University of Maryland Medical Center/Maryland Institute for Emergency
Medical Services Systems (MIEMMS)
Baltimore MD August 1986 - December 1993
Hospital Planner
. Performed analysis related to strategic planning and marketing, i.e.,
trending and forecasting. Analyzed and presented financial data to
various levels of the organization. Oversight of provider
credentialing.
. Responsible for cost allocation and budgeting for hospital
departments.
. Served as staff for R&D (research and development) Councils for
various departments at this inpatient facility for the purpose of
evaluating what departments should be expanded and serving as a
resource for strategic planning
. Developed and implemented purchasing practices and monitor the
purchasing system.
Senior Research Analyst Baltimore, MD
There was an overlap of several months where I was still working on a
project for MIEMSS (Tertiary Trauma Center), but I had already started a
new position as a Hospital Planner across the street in the hospital.

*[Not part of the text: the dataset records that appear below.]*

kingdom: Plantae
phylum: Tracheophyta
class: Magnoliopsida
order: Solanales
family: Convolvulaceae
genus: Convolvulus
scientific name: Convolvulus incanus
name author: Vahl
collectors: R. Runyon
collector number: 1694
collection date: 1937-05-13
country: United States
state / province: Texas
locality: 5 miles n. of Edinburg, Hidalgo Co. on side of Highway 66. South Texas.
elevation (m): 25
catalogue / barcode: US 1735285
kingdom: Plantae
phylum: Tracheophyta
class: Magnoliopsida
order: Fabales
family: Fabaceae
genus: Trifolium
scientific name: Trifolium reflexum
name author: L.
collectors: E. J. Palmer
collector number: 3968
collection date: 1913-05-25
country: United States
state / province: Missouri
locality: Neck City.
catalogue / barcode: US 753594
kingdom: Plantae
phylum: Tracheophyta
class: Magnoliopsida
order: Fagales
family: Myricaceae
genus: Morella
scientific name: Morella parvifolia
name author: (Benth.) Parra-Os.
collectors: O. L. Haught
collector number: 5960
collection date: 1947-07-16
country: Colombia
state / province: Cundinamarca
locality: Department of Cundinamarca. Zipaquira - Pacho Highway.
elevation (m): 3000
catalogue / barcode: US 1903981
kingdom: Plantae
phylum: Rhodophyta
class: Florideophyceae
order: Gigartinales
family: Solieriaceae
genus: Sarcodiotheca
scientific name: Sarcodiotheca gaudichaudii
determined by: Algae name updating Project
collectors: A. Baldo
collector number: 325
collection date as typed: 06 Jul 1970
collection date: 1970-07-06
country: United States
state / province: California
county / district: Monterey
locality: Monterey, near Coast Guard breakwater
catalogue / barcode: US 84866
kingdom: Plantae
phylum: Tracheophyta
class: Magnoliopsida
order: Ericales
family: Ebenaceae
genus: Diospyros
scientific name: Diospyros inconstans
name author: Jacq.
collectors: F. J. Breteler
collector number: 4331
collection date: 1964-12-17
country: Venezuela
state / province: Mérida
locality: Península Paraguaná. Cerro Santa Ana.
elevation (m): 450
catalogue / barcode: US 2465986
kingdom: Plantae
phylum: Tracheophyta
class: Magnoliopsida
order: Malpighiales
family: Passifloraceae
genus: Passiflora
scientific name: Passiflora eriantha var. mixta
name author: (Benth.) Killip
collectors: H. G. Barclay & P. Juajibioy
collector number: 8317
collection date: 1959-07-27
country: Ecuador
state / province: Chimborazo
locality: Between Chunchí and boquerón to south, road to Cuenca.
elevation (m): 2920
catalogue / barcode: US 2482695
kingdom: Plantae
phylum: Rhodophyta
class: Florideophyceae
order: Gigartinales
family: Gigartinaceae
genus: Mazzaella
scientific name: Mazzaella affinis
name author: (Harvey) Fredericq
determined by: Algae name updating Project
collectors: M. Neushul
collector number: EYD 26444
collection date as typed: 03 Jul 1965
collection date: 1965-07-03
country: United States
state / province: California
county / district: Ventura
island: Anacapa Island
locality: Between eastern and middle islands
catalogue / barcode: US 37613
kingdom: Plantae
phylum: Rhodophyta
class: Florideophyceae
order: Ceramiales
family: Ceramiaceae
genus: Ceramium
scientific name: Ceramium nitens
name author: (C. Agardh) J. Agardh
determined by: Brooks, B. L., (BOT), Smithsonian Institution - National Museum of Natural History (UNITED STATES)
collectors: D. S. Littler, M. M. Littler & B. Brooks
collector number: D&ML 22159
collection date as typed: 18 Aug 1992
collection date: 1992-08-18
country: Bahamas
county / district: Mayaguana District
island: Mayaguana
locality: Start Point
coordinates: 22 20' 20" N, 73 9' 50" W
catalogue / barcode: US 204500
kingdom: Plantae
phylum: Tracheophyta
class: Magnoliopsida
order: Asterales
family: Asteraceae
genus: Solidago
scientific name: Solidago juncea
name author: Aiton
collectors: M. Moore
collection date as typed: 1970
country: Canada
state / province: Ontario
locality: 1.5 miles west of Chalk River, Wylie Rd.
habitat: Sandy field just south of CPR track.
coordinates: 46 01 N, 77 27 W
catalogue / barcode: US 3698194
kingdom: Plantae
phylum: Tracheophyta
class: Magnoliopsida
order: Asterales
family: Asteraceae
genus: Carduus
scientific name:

. Project manager for various federal and state funded studies (grants),
both trauma and
epidemiologically related. Some of those studies included seatbelts
outcomes cycle helmeted vs. non-helmeted (testified before the
Maryland State Legislature regarding the results). Not only did I
serve as Project Manager, but I also analyzed the data, created
PowerPoint and presented findings to customers (both internal and
external).
. Responsible for planning, developing, financial analysis and
reporting, annual and special audits, grant management, and funds
accounting.
. Tasked with developing educational/marketing programs and public
service announcements to educate the public on the importance of using
seatbelts, helmets, etc.
. Served as liaison between MIEMSS and the various funding agencies
including DOT, National Healthcare Traffic Safety Administration
(NHTSA), etc.
Maryland Medical Laboratory Laboratory Manager
Baltimore, MD 1982 - 1986
Ambulatory Facility Manager, Multiple Departments
Beeville, TX 1976 - 1982
SYSTEMS USED: McKesson, Cerner, Excel, Access, Oracle, Word, Project,
PowerPoint, Visio,
MS Publisher, Lawson, Crystal, DocumentDirect,
InfoPac
EDUCATION:
University of Baltimore
Baltimore, MD
MPA Health Policy/Administration/Finance
University of Maryland
Baltimore, MD
BS Emergency Medical Management
This was a new program - the 1st in the United States -
designed to train staff how to support and manage Emergency
Medical Departments throughout the Country and aboard. One
of the requirements was to become a Certified EMT.